Consegna
Prosegui il testo sulle morti sul lavoro in provincia di Frosinone a partire dalla sua ultima frase.

Estratto del documento
Morti sul lavoro: Frosinone è la quindicesima provincia in Italia. Per ogni 1.000 incidenti sul lavoro denunciati in Ciociaria ce ne sono 2,79 con esito mortale. Lo dice una statistica, su dati Inail, della fondazione studi dei consulenti del lavoro. E ai primi posti in Italia per numero di infortuni mortali in rapporto alle denunce c'è il Sud. Il primato negativo è di Crotone (6,26 incidenti mortali ogni 1.000 denunce). Poi Isernia (5,90) e Campobasso (4,75). La peggiore del Lazio è, invece, Frosinone. Come detto, 15ª in Italia (2,79). Segue Viterbo (16ª) con 2,78. Più giù Rieti con 2,35 (25ª), Roma con 1,66 (46ª) e Latina con 1,43 (57ª).

Proprio il triste fenomeno delle "morti bianche" è stato il tema al centro del 1 maggio dell'Ugl a Palermo. All'evento ha preso parte anche una delegazione guidata dal segretario generale di Frosinone Enzo Valente. «L'iniziativa "Lavorare per vivere" -spiegano dal sindacato- si è tenuta in piazza Politeama dove sono installate 1.133 sagome in ricordo delle vittime sul lavoro nel 2018. Oltre alle 1.029 sagome bianche, pari al numero di morti sul lavoro registrato nel 2017, sono aggiunte 104 sagome rosse, per sottolineare come il fenomeno sia cresciuto del 10% nel 2018. Un'emergenza nazionale per cui dignità e sicurezza sul lavoro devono essere una priorità per il Paese».

Dati forniti
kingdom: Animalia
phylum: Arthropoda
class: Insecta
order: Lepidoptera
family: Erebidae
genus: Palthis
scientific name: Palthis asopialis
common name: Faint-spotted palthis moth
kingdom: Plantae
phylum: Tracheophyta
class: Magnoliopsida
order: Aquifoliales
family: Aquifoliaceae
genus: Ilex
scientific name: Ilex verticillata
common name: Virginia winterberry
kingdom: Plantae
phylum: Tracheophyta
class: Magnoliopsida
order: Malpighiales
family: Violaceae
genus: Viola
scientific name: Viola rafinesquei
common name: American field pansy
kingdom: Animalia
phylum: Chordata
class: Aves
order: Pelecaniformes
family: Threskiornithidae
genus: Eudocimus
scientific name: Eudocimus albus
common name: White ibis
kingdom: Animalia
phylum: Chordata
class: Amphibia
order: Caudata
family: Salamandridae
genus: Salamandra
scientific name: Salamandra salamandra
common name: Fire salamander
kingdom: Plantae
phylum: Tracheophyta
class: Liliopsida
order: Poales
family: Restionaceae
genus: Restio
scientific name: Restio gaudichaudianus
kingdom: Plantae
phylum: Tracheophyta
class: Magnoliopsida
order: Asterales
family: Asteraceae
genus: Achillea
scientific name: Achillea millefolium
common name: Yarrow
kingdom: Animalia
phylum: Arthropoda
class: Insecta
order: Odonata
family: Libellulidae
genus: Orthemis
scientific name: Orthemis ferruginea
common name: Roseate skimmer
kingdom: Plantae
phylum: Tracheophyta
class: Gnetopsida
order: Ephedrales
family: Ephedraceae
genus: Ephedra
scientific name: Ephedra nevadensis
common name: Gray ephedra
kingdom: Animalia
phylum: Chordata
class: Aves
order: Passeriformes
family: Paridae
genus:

Risposta scritta
«A riguardo -afferma il segretario nazionale Francesco Paolo Capone- è necessaria un'adeguata formazione del personale, soprattutto in quei luoghi dove il rischio di infortuni è elevato.
In questo senso, l'Ugl sta avviando una campagna di sensibilizzazione nelle scuole al fine di avvicinare al tema della sicurezza anche i giovani».